_WORK INSTRUCTION_
Send back all the data below, exactly as given.

_Limb landmark coordinates_
========================

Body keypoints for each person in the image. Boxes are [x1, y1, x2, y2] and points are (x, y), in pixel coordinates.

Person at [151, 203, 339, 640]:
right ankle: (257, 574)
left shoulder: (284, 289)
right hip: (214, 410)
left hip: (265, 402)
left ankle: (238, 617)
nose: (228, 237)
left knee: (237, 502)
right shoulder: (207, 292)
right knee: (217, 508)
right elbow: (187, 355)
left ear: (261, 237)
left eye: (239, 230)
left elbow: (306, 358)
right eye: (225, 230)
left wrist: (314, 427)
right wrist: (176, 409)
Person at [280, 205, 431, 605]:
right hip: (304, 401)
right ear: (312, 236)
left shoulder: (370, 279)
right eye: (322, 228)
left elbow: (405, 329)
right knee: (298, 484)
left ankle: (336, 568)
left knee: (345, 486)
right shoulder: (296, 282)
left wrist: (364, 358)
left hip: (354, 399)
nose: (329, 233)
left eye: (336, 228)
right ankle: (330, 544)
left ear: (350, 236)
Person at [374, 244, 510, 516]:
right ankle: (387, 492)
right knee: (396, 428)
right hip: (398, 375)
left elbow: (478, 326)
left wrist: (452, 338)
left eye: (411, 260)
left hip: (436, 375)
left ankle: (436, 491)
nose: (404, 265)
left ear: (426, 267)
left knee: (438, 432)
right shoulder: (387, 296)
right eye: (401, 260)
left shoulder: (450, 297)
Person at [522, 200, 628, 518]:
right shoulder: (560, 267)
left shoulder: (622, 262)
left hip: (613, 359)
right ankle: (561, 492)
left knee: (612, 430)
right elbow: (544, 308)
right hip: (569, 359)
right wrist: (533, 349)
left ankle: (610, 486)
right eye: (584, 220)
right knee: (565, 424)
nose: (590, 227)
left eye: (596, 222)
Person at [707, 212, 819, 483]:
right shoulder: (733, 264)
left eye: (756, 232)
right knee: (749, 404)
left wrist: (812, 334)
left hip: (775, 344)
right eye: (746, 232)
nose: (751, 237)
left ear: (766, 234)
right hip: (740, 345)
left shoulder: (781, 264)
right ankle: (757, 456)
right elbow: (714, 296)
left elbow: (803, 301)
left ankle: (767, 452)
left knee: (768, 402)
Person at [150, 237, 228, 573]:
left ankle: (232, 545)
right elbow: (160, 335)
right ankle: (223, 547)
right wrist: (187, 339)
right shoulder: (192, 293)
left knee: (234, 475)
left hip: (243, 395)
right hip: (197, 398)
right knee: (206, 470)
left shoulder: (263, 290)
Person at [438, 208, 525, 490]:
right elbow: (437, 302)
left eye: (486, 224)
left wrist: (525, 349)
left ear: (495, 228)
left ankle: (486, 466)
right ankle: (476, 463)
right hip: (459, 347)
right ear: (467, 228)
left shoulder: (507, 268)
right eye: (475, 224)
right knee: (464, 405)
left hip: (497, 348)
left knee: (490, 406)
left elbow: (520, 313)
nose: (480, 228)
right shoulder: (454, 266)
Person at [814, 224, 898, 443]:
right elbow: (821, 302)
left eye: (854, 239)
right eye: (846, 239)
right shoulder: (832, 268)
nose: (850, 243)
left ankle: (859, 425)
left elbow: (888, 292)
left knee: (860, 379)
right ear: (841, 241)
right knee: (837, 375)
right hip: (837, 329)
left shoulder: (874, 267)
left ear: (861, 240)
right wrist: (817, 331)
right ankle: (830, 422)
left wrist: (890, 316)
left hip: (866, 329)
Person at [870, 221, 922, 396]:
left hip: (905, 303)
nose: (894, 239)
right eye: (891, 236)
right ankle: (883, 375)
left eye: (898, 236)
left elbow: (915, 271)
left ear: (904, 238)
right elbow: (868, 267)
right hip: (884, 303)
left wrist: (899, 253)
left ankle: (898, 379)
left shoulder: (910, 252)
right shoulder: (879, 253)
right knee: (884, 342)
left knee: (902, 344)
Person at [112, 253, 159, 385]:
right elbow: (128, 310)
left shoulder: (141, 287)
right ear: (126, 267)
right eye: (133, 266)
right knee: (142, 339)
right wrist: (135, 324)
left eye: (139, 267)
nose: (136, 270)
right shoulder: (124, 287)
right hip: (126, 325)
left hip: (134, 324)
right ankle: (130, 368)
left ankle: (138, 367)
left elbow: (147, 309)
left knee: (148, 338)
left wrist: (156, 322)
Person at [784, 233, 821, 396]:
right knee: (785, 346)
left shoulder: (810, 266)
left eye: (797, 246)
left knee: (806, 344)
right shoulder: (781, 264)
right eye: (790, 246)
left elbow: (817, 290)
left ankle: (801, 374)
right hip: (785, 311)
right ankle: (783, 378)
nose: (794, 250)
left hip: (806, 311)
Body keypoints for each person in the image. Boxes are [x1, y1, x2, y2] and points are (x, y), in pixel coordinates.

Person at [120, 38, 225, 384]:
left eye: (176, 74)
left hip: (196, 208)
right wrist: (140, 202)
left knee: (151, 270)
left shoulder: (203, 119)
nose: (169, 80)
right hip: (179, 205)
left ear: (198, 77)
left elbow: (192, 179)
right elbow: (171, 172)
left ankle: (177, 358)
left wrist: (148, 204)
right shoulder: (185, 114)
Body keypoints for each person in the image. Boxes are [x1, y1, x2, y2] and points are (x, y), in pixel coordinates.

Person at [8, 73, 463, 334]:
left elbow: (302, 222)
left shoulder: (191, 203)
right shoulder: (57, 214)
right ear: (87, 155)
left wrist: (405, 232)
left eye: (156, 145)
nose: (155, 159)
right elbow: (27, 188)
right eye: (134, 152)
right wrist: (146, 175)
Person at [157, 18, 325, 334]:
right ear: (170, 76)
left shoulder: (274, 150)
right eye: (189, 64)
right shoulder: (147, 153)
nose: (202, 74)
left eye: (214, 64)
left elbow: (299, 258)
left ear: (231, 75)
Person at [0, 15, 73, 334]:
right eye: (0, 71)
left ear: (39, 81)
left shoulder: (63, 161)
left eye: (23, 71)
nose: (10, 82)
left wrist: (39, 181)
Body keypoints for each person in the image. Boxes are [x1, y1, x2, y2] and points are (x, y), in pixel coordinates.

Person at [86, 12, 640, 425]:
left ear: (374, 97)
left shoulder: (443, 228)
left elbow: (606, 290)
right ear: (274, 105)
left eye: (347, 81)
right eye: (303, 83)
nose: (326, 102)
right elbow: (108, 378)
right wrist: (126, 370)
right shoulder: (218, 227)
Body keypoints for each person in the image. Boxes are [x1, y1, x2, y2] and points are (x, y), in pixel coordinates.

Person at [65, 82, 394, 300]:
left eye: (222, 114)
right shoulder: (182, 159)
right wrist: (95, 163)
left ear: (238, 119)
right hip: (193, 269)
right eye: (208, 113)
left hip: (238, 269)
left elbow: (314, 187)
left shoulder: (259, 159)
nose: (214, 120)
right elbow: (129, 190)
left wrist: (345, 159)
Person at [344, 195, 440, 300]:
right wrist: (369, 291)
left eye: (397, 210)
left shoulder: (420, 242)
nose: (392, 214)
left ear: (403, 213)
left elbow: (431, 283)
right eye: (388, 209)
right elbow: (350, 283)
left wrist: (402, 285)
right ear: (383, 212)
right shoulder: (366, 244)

========================

_COMPLETED TASK_
Body keypoints for each person in the image. Boxes are [x1, y1, x2, y2] and points are (x, y), in pixel coordinates.

Person at [151, 203, 339, 640]:
right ankle: (257, 574)
left shoulder: (284, 289)
right hip: (214, 410)
left hip: (265, 402)
left ankle: (238, 617)
nose: (228, 237)
left knee: (237, 502)
right shoulder: (207, 292)
right knee: (217, 508)
right elbow: (187, 355)
left ear: (261, 237)
left eye: (239, 230)
left elbow: (306, 358)
right eye: (225, 230)
left wrist: (314, 427)
right wrist: (176, 409)
Person at [280, 205, 431, 605]:
right hip: (304, 401)
right ear: (312, 236)
left shoulder: (370, 279)
right eye: (322, 228)
left elbow: (405, 329)
right knee: (298, 484)
left ankle: (336, 568)
left knee: (345, 486)
right shoulder: (296, 282)
left wrist: (364, 358)
left hip: (354, 399)
nose: (329, 233)
left eye: (336, 228)
right ankle: (330, 544)
left ear: (350, 236)
Person at [374, 244, 510, 516]:
right ankle: (387, 492)
right knee: (396, 428)
right hip: (398, 375)
left elbow: (478, 326)
left wrist: (452, 338)
left eye: (411, 260)
left hip: (436, 375)
left ankle: (436, 491)
nose: (404, 265)
left ear: (426, 267)
left knee: (438, 432)
right shoulder: (387, 296)
right eye: (401, 260)
left shoulder: (450, 297)
Person at [522, 200, 628, 518]:
right shoulder: (560, 267)
left shoulder: (622, 262)
left hip: (613, 359)
right ankle: (561, 492)
left knee: (612, 430)
right elbow: (544, 308)
right hip: (569, 359)
right wrist: (533, 349)
left ankle: (610, 486)
right eye: (584, 220)
right knee: (565, 424)
nose: (590, 227)
left eye: (596, 222)
Person at [707, 212, 819, 483]:
right shoulder: (733, 264)
left eye: (756, 232)
right knee: (749, 404)
left wrist: (812, 334)
left hip: (775, 344)
right eye: (746, 232)
nose: (751, 237)
left ear: (766, 234)
right hip: (740, 345)
left shoulder: (781, 264)
right ankle: (757, 456)
right elbow: (714, 296)
left elbow: (803, 301)
left ankle: (767, 452)
left knee: (768, 402)
Person at [150, 237, 228, 573]:
left ankle: (232, 545)
right elbow: (160, 335)
right ankle: (223, 547)
right wrist: (187, 339)
right shoulder: (192, 293)
left knee: (234, 475)
left hip: (243, 395)
right hip: (197, 398)
right knee: (206, 470)
left shoulder: (263, 290)
Person at [438, 208, 525, 490]:
right elbow: (437, 302)
left eye: (486, 224)
left wrist: (525, 349)
left ear: (495, 228)
left ankle: (486, 466)
right ankle: (476, 463)
right hip: (459, 347)
right ear: (467, 228)
left shoulder: (507, 268)
right eye: (475, 224)
right knee: (464, 405)
left hip: (497, 348)
left knee: (490, 406)
left elbow: (520, 313)
nose: (480, 228)
right shoulder: (454, 266)
Person at [814, 224, 898, 443]:
right elbow: (821, 302)
left eye: (854, 239)
right eye: (846, 239)
right shoulder: (832, 268)
nose: (850, 243)
left ankle: (859, 425)
left elbow: (888, 292)
left knee: (860, 379)
right ear: (841, 241)
right knee: (837, 375)
right hip: (837, 329)
left shoulder: (874, 267)
left ear: (861, 240)
right wrist: (817, 331)
right ankle: (830, 422)
left wrist: (890, 316)
left hip: (866, 329)
Person at [870, 221, 922, 396]:
left hip: (905, 303)
nose: (894, 239)
right eye: (891, 236)
right ankle: (883, 375)
left eye: (898, 236)
left elbow: (915, 271)
left ear: (904, 238)
right elbow: (868, 267)
right hip: (884, 303)
left wrist: (899, 253)
left ankle: (898, 379)
left shoulder: (910, 252)
right shoulder: (879, 253)
right knee: (884, 342)
left knee: (902, 344)
Person at [112, 253, 159, 385]:
right elbow: (128, 310)
left shoulder: (141, 287)
right ear: (126, 267)
right eye: (133, 266)
right knee: (142, 339)
right wrist: (135, 324)
left eye: (139, 267)
nose: (136, 270)
right shoulder: (124, 287)
right hip: (126, 325)
left hip: (134, 324)
right ankle: (130, 368)
left ankle: (138, 367)
left elbow: (147, 309)
left knee: (148, 338)
left wrist: (156, 322)
Person at [784, 233, 821, 396]:
right knee: (785, 346)
left shoulder: (810, 266)
left eye: (797, 246)
left knee: (806, 344)
right shoulder: (781, 264)
right eye: (790, 246)
left elbow: (817, 290)
left ankle: (801, 374)
right hip: (785, 311)
right ankle: (783, 378)
nose: (794, 250)
left hip: (806, 311)
Body keypoints for each person in the image. Boxes are [x1, y1, x2, y2] and points are (x, y), in pixel coordinates.

Person at [120, 38, 225, 384]:
left eye: (176, 74)
left hip: (196, 208)
right wrist: (140, 202)
left knee: (151, 270)
left shoulder: (203, 119)
nose: (169, 80)
right hip: (179, 205)
left ear: (198, 77)
left elbow: (192, 179)
right elbow: (171, 172)
left ankle: (177, 358)
left wrist: (148, 204)
right shoulder: (185, 114)
Body keypoints for each person in the image. Boxes are [x1, y1, x2, y2] and points are (x, y), in pixel coordinates.

Person at [8, 73, 463, 334]:
left elbow: (302, 222)
left shoulder: (191, 203)
right shoulder: (57, 214)
right ear: (87, 155)
left wrist: (405, 232)
left eye: (156, 145)
nose: (155, 159)
right elbow: (27, 188)
right eye: (134, 152)
right wrist: (146, 175)
Person at [157, 18, 325, 334]:
right ear: (170, 76)
left shoulder: (274, 150)
right eye: (189, 64)
right shoulder: (147, 153)
nose: (202, 74)
left eye: (214, 64)
left elbow: (299, 258)
left ear: (231, 75)
Person at [0, 15, 73, 334]:
right eye: (0, 71)
left ear: (39, 81)
left shoulder: (63, 161)
left eye: (23, 71)
nose: (10, 82)
left wrist: (39, 181)
Body keypoints for each person in the image. Boxes are [x1, y1, x2, y2] and points are (x, y), in pixel coordinates.

Person at [86, 12, 640, 425]:
left ear: (374, 97)
left shoulder: (443, 228)
left elbow: (606, 290)
right ear: (274, 105)
left eye: (347, 81)
right eye: (303, 83)
nose: (326, 102)
right elbow: (108, 378)
right wrist: (126, 370)
right shoulder: (218, 227)
Body keypoints for each person in the image. Boxes are [x1, y1, x2, y2] and points are (x, y), in pixel coordinates.

Person at [65, 82, 394, 300]:
left eye: (222, 114)
right shoulder: (182, 159)
right wrist: (95, 163)
left ear: (238, 119)
right hip: (193, 269)
right eye: (208, 113)
left hip: (238, 269)
left elbow: (314, 187)
left shoulder: (259, 159)
nose: (214, 120)
right elbow: (129, 190)
left wrist: (345, 159)
Person at [344, 195, 440, 300]:
right wrist: (369, 291)
left eye: (397, 210)
left shoulder: (420, 242)
nose: (392, 214)
left ear: (403, 213)
left elbow: (431, 283)
right eye: (388, 209)
right elbow: (350, 283)
left wrist: (402, 285)
right ear: (383, 212)
right shoulder: (366, 244)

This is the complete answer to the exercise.